Mais au moment où Mme Duponth allait quitter la bibliothèque, Éliane courut vers elle et, l’entourant de ses bras, lui mit un baiser sur le front.

— « Chère chère bonne Mme Duponth ! » murmura Éliane. « Merci, oh ! merci pour tout ce que vous avez fait, jadis, pour mon bien-aimé père et pour mon bon papa Andréa ! »

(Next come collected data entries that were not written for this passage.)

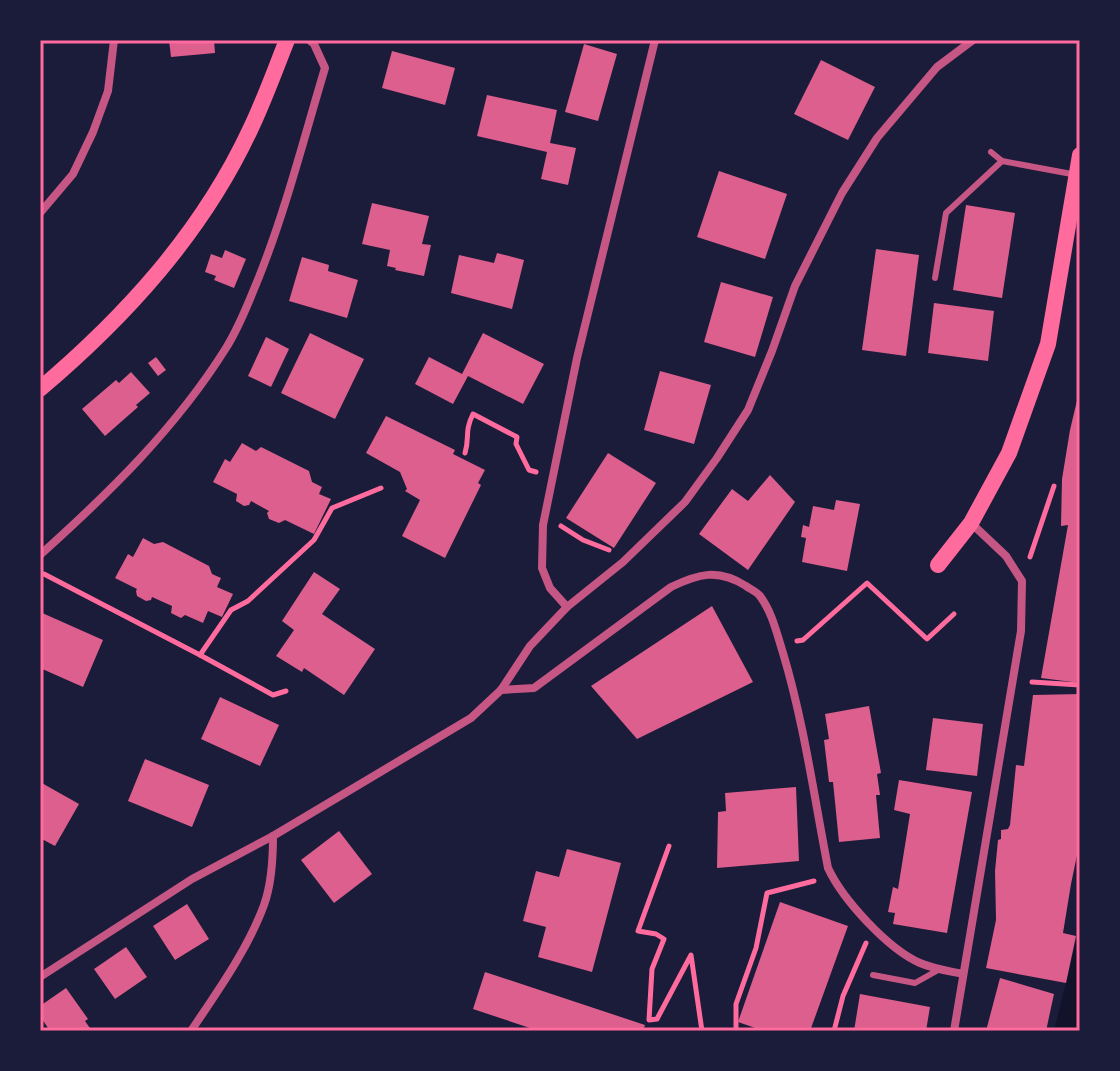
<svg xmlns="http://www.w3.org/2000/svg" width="1120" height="1071" font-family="'Times New Roman',serif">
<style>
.water{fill:#12122b}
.building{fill:#dd5f8e}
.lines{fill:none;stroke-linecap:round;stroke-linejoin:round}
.path{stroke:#ff6b9d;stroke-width:5}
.service{stroke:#c65784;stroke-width:6}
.minor{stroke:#c65784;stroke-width:8}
.secondary{stroke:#ff6b9d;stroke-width:16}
.neatline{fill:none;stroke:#ff6b9d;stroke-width:3}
</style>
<rect width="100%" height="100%" fill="#1b1b3a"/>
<polygon class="water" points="1080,919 1080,1031 1054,1031 1077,938"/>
<g class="building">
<polygon points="169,40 214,40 215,53 171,57"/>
<polygon points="584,44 617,54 598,121 565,112"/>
<polygon points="392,51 455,68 445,105 382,88"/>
<polygon points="821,60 875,87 848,140 794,114"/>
<polygon points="487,95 557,110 550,143 576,148 568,185 541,179 547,152 477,136"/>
<polygon points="719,171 787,194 765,259 697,237"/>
<polygon points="372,203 429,216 422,244 431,245 424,276 395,270 396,268 387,266 390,250 362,244"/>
<polygon points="966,205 1015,213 1002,298 953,290"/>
<polygon points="876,249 919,255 906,356 862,350"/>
<polygon points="225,250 246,259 234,288 214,280 216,276 205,272 211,254 222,258"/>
<polygon points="497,253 524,260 512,309 451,293 459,255 494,263"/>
<polygon points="302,257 329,265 328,271 358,280 347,318 289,301"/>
<polygon points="721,282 773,297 755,357 704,342"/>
<polygon points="934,303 994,311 988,361 928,353"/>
<polygon points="310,333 364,359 335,419 281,393"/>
<polygon points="483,333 544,364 523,404 468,376 453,404 415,384 429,357 462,374"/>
<polygon points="266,337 289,349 271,387 248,376"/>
<polygon points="156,357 166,370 158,376 148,363"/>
<polygon points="660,371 711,385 694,444 644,430"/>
<polygon points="131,372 150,393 136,405 138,407 105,436 82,409 116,380 119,383"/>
<polygon points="1079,392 1080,392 1080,683 1041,678 1068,525 1061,526 1062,479 1070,430"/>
<polygon points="386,416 455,450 453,454 485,470 478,483 481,485 445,558 402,536 420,500 405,491 407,489 400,472 366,453"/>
<polygon points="242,443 256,451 261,447 309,471 312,482 322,487 319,494 331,499 314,534 285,520 279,523 269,519 267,513 269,511 251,501 249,505 244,506 236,501 237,494 213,482 225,459 230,462"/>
<polygon points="608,453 656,483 614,548 566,518"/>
<polygon points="770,475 795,502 748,570 699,534 732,489 748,501"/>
<polygon points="836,500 860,504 847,571 802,562 806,538 801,537 803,525 809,527 813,506 834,510"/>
<polygon points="143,538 154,544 163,542 209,566 212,574 221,578 217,587 233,594 222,617 208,611 203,623 185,615 181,618 171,613 172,606 152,597 151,600 146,601 137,596 136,591 137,589 115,578 128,554 133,557"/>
<polygon points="314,572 340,589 322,614 375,649 344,695 304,668 302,672 276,656 294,630 282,621"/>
<polygon points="712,606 753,682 637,739 591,686"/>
<polygon points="40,612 103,640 83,687 40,668"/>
<polygon points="1080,694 1079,832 1080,841 1071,884 1063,933 1076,936 1066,983 986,968 996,920 995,871 998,840 1001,839 1001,830 1008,829 1010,825 1016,765 1024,766 1033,695"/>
<polygon points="220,697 279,725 260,766 201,739"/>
<polygon points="869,706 881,773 877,774 880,795 876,795 880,838 839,842 833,782 829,782 824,740 829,739 825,714"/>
<polygon points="933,718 983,724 977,776 926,770"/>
<polygon points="145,759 209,785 192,827 128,801"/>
<polygon points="899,780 972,792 947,933 893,924 895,913 888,912 893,887 898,889 910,814 894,810"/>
<polygon points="40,782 79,804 55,846 40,838"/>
<polygon points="796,787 799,861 717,868 718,812 726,811 725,793"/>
<polygon points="339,831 372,874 334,903 301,860"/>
<polygon points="567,849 621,863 592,972 538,957 546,927 523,921 536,871 559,877"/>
<polygon points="780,902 848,926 810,1031 764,1031 738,1022"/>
<polygon points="187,904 209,939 175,960 153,926"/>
<polygon points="126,947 147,977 115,999 94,969"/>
<polygon points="485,972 645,1025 643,1031 535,1031 536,1030 473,1009"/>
<polygon points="1000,978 1054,994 1046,1031 986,1031"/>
<polygon points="66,988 88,1019 85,1021 92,1031 50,1031 40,1016 40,1006"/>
<polygon points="860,994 930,1007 926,1031 854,1031"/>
</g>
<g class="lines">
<g class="path">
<path d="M465,453C470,437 464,432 473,414L517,437L516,444L529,470L536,472"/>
<polyline points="561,526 583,540 609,550"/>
<polyline points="1030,557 1054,486"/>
<polyline points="44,574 200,655 273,695 286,691"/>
<polyline points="797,641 803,640 867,583 927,639 954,614"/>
<polyline points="200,655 231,610 248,601 314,540 332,508 381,488"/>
<polyline points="1032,682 1080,685"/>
<polyline points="669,846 638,931 656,934 664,939 652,969 649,1020 657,1019 691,955 702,1031"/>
<polyline points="736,1031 736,1004 756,948 767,893 814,881"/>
<polyline points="834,1031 843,996 866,943"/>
</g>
<g class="service">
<polyline points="991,152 1002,161 1077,175"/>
<polyline points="935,278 946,213 1002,161"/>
<polyline points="873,975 915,983 940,969"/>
</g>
<g class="minor">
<polyline points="40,213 73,174 93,132 108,91 114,40"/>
<path d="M40,555C109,493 176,428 226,348C240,326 249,301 259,277C286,209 304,138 325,68L314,44L309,40"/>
<polyline points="567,607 550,588 542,568 543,525 577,358 655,40"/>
<path d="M501,690L534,688L671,587C698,574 718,568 746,586C750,589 757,592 760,596C772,612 777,634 783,653C804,723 814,796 828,868C843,900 888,949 920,963C934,969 949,971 963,974"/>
<polyline points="40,977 192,879 273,836 471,718 501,690 530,646 567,607 623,562 685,502 717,458 748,410 772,351 795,286 842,193 877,138 937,67 973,40"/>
<path d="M191,1031C217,992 248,949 264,905C272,883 273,859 273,836"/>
<polyline points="954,1031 1021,631 1022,581 1006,556 971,523"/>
</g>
<g class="secondary">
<path d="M40,389C125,317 202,233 250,130C264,101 275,70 287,40"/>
<polyline points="938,565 971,523 1009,453 1048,344 1080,155"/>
</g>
</g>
<rect width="1120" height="1071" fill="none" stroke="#1b1b3a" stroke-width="84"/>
<rect x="42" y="42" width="1036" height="987" class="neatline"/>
</svg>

Après le départ de Mme Duponth on causa encore pendant quelque temps puis Éliane se leva pour se retirer dans sa chambre. Pour le lendemain, une excursion avait été projetée à Cave City, en automobile et, comme on devait partir de bonne heure, on allait se coucher bientôt.

Tanguay vint déposer un baiser sur le front de sa fiancée.

« Ma bien-aimée ! » murmura-t-il. « O Éliane, combien je t’aime ! »

— « Moi aussi, je t’aime, Tanguay ! » répondit la jeune fille, avec un sourire ému.

Combien ils étaient heureux, tous deux ! Combien ils étaient heureux, tous, ce soir-là : Yves Courcel, Sylvio Desroches et Andréa, du bonheur de leurs enfants et de leur propre bonheur !… Et ce serait ainsi, toujours… Les jours, les semaines, les mois, les années s’enchaîneraient, et tous seraient heureux rien que de la joie de vivre… Ce jour avait été le plus beau de leur vie peut-être, et demain… Ah ! demain appartint à Dieu !…

Jouissez de votre bonheur, ce soir, Yves, Sylvio et Andréa… Cueillez les fleurs du pur amour, Éliane et Tanguay, en ce soir de ce beau jour… Car, souvent… que dis-je ? toujours… les jours se suivent mais ne se ressemblent pas.